Maria E. Brunner, Berge Meere Menschen

Buch-Cover

Der Titel klingt wie ein verstümmelter Auszählreim und ist eine raffinierte Mischung aus Enge und Weite.

Berge, Meere und Menschen tauchen irgendwie zufällig auf, und wer sich zwischen diesen Begriffsmassen bewegen muss, tut sich auf jeden Fall schwer mit der Orientierung.

Im Mittelpunkt des Romans steht das so genannte Kostkind, es beobachtet sich selbst und was mit ihm geschieht in einer schneidend lapidaren Sprache. Allein schon der Ausdruck Kostkind ist doppeldeutig, dieses namenlose Kind wird zur Verköstigung auf einen Bergbauernhof geschickt und kostet nur Geld.

Die ersten Eindrücke, welche die Beobachterin aufsaugt, sind eng, enger am engsten. Gebirge macht schroff und wortlos, rund um den Hof fährt die Eisenbahn in einer Wendekehre bergauf ohne anzuhalten, und die paar Wortschimmer über die Außenwelt kommen von der Pfarrbücherei mit ihrem immens engen Horizont. Das Kind empfindet sich als diffuse Rache zwischen Vieh und Friedhof.

?Die Föhrenscheite zersplittern mit lautem Krachen im Ofen. Dann stellte sich das Kostkind die Pfarrbücherei unterm Strohsack auf. Baute Fluchtburgen.? (12)

Allmählich kommen die politischen Veränderungen bis in die letzten Sackgassen des Gebirges durch, aus den aufgeschnappten Kurzsätzen über Option, Italianisierung Südtirols, Sprachkampf und Heimatgetue ergibt sich ein grob geschnitztes Geschichtsbild, das gut für eine heldenhaft reduzierte Handlungsweise taugt.

Zwar gehen die Bewohner immer noch gebückt ihrem Überlebenskampf nach und befolgen archaische Gehorsamsregeln, aber die neue Zeit schickt Landmaschinen, für die man sich verschulden darf und in neue Abhängigkeiten gerät. Und schließlich schermmt sich der Fremdenverkehr ins Gelände an der Bruchstelle zwischen dem Alten und dem Neuen.

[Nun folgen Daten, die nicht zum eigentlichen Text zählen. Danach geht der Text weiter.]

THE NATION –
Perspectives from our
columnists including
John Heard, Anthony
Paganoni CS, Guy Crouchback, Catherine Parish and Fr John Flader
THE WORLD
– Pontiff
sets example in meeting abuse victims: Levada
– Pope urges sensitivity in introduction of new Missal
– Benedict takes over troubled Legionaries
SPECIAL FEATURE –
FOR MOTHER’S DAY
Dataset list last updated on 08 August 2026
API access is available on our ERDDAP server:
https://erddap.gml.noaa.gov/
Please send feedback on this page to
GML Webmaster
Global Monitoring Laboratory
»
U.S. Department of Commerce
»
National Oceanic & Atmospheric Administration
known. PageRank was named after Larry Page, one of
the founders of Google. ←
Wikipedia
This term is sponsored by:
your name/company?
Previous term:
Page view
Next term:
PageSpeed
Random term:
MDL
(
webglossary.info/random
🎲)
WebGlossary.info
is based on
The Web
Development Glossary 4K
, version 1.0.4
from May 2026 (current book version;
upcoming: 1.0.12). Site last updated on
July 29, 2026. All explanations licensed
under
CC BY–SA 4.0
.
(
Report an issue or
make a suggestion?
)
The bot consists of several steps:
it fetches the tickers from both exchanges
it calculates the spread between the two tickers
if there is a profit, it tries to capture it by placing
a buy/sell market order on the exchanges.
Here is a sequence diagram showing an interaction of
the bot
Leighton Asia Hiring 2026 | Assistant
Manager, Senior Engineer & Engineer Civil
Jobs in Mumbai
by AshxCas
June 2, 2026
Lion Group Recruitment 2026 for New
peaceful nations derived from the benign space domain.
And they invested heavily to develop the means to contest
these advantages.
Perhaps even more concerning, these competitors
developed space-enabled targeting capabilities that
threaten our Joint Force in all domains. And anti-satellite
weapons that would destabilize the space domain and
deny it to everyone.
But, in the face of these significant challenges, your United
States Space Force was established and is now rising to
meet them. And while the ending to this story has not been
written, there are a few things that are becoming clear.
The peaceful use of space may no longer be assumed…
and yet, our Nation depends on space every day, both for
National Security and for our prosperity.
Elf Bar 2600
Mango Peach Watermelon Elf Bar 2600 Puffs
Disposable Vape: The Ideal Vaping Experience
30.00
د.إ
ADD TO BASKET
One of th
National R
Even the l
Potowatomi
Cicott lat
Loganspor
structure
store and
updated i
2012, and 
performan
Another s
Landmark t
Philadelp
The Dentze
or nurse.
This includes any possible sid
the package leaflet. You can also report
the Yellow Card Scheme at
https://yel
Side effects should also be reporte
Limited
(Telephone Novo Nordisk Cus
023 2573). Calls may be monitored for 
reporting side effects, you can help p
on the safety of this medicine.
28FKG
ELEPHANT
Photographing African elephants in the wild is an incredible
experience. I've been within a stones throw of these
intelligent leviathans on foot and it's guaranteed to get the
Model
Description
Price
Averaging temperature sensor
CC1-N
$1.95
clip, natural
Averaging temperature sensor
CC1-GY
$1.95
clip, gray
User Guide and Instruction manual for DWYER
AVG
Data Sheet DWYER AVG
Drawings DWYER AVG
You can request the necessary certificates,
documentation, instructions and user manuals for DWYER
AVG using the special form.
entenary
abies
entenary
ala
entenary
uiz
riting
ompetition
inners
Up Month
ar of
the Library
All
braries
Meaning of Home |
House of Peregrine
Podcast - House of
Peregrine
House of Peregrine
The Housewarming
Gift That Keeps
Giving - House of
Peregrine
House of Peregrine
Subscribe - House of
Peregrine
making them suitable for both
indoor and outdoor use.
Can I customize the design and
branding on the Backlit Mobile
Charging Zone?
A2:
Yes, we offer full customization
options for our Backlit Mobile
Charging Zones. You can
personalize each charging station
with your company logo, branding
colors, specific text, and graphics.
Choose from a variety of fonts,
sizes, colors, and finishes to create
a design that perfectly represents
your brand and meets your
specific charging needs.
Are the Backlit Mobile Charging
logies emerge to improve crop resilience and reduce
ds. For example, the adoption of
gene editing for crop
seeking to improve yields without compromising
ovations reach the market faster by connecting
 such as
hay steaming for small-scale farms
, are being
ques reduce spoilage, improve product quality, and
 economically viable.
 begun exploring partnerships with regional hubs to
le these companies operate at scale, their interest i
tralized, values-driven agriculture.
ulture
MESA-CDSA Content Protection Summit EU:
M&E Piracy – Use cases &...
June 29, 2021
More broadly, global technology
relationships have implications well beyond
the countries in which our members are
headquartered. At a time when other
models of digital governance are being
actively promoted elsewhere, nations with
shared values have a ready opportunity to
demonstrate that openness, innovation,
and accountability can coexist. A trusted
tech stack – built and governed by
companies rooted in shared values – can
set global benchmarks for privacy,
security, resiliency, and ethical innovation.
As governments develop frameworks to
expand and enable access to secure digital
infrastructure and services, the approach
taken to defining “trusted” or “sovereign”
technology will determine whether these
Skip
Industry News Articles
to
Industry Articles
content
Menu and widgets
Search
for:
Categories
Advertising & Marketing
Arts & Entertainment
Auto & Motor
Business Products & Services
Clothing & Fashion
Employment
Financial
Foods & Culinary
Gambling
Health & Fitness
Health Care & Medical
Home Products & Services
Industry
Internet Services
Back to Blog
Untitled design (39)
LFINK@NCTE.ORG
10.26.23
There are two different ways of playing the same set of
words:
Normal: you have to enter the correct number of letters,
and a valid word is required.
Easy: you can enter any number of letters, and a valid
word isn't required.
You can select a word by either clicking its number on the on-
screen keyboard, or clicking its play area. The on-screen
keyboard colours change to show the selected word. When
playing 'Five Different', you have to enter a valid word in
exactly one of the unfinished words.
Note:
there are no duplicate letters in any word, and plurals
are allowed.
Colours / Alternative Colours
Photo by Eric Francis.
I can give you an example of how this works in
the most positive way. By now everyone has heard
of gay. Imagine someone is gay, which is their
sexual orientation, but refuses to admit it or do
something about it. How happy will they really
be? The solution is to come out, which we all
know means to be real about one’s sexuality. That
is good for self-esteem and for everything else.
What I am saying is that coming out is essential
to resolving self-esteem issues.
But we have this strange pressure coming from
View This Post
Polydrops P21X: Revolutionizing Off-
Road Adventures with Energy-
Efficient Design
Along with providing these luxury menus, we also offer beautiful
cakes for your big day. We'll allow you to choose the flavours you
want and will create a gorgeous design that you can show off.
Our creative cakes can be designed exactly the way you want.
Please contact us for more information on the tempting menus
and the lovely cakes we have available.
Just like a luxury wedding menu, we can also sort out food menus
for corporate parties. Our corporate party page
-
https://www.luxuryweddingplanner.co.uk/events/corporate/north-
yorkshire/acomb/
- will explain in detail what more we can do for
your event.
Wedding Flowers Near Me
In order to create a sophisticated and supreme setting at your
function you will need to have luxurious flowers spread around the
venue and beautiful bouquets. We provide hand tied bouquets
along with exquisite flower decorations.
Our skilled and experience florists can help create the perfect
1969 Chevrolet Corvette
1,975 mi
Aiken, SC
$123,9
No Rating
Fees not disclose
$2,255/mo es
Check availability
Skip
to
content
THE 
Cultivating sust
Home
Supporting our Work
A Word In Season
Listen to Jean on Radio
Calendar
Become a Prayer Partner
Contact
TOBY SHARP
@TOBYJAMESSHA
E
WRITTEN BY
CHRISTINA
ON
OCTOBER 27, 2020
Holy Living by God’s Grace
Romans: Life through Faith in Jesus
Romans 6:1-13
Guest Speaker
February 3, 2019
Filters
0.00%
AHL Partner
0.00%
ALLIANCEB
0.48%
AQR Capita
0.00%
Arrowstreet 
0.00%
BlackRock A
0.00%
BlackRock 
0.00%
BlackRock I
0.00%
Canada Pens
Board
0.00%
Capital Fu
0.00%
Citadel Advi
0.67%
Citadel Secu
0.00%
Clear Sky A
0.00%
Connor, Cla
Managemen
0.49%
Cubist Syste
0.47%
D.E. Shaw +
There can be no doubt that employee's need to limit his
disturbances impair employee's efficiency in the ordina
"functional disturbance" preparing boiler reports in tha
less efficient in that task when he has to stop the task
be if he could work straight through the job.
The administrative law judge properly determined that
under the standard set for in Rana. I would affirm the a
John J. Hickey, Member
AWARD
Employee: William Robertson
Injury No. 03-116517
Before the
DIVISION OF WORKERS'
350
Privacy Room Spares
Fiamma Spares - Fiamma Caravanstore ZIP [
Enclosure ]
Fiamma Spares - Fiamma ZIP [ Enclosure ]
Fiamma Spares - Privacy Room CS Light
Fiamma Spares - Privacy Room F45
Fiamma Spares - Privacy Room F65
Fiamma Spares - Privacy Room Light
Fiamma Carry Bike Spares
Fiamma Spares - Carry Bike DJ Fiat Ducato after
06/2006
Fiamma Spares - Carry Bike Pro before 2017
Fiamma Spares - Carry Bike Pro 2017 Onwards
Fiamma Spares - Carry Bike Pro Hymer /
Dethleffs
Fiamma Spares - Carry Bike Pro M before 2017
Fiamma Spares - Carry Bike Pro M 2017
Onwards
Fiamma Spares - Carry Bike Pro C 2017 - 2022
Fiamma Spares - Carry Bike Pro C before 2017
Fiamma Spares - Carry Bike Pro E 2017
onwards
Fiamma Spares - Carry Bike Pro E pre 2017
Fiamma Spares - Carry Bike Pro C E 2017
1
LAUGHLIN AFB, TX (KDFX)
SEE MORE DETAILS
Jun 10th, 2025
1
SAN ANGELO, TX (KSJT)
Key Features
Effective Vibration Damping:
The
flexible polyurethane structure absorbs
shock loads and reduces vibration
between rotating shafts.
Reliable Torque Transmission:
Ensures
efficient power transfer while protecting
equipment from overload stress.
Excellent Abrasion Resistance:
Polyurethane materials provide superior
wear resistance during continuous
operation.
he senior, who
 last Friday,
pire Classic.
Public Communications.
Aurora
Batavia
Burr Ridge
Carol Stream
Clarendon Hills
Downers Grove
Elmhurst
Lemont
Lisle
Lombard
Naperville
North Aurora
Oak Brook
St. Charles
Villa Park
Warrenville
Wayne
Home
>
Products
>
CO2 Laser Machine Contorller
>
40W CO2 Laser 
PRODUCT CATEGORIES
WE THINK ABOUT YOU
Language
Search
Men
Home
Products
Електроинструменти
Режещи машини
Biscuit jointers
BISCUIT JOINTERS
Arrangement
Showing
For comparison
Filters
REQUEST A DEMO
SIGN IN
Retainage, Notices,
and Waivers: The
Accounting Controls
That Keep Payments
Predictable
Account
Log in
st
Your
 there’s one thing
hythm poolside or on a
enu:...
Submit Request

Die alte Welt der Bauern und die neue Welt der Stadtmenschen trifft in kurzen Saisonen knallhart aufeinander. Das Kostkind träumt davon, Lehrerin zu werden, und hat vor allem eines im Sinn: Hinaus!

Endlich gibt es die andere Welt, das Meer, neue Menschen. Auch die Literatur hellt sich auf, jemand hat das Passagenwerk von Benjamin in Arbeit genommen, ein Lichtblick zwischen den unverdauten Gedankenbrocken der Kindheit. Einmal entwickelt das Kostkind sogar so etwas wie Vertrauen und Zuneigung zu einem hageren Dichter, der seinerseits ziemlich orientierungslos in der Universitätsstadt herumirrt und ?in die abgeäste Landschaft hinein inskribiert?. (99)

Wie in einem unruhigen Rondo schließt sich der Erkenntnisbogen, als die Bäuerin elendiglich an ihrem Krebs stirbt. So entlegen kann sich niemand im Gebirge verkriechen, dass er nicht von seiner persönlichen Krankheit aufgesucht würde. Jetzt ist für das Kostkind die Kostkindheit abgeschlossen, alles ist gesagt.

Maria E. Brunners atemlos straffer Roman erzählt, als ob die Protagonistin an einer Herzlungenmaschine angeschlossen wäre, alles geschieht mit Druck und Gegendruck, die Sätze werden gepresst ausgestossen und sind doch immer zu kurz gegen den Blasebalg der Welt. Diese Figur des Kostkindes hat etwas von einer Pippi Bergstrumpf, sie ist eine sympathische Heldin, der man die Daumen hält bis zum Schluss, dass sie wegkommt von den Bergen und der Auszählreim gut endet.

Maria E. Brunner, Berge Meere Menschen. Roman.
Bozen, Wien: folio 2004. 168 Seiten, EUR 19,50. ISBN 3-85256-271-6.

 

Helmuth Schönauer, 25-10-2004

Bibliographie

AutorIn

Maria E. Brunner

Buchtitel

Berge Meere Menschen

Erscheinungsort

Bozen

Erscheinungsjahr

2004

Verlag

folio

Seitenzahl

168

Preis in EUR

EUR 19,50

ISBN

3-85256-271-6

Kurzbiographie AutorIn

Maria E. Brunner, geb. 1957 in Pflersch, ist Literaturprofessorin in Schwäbisch-Gmünd.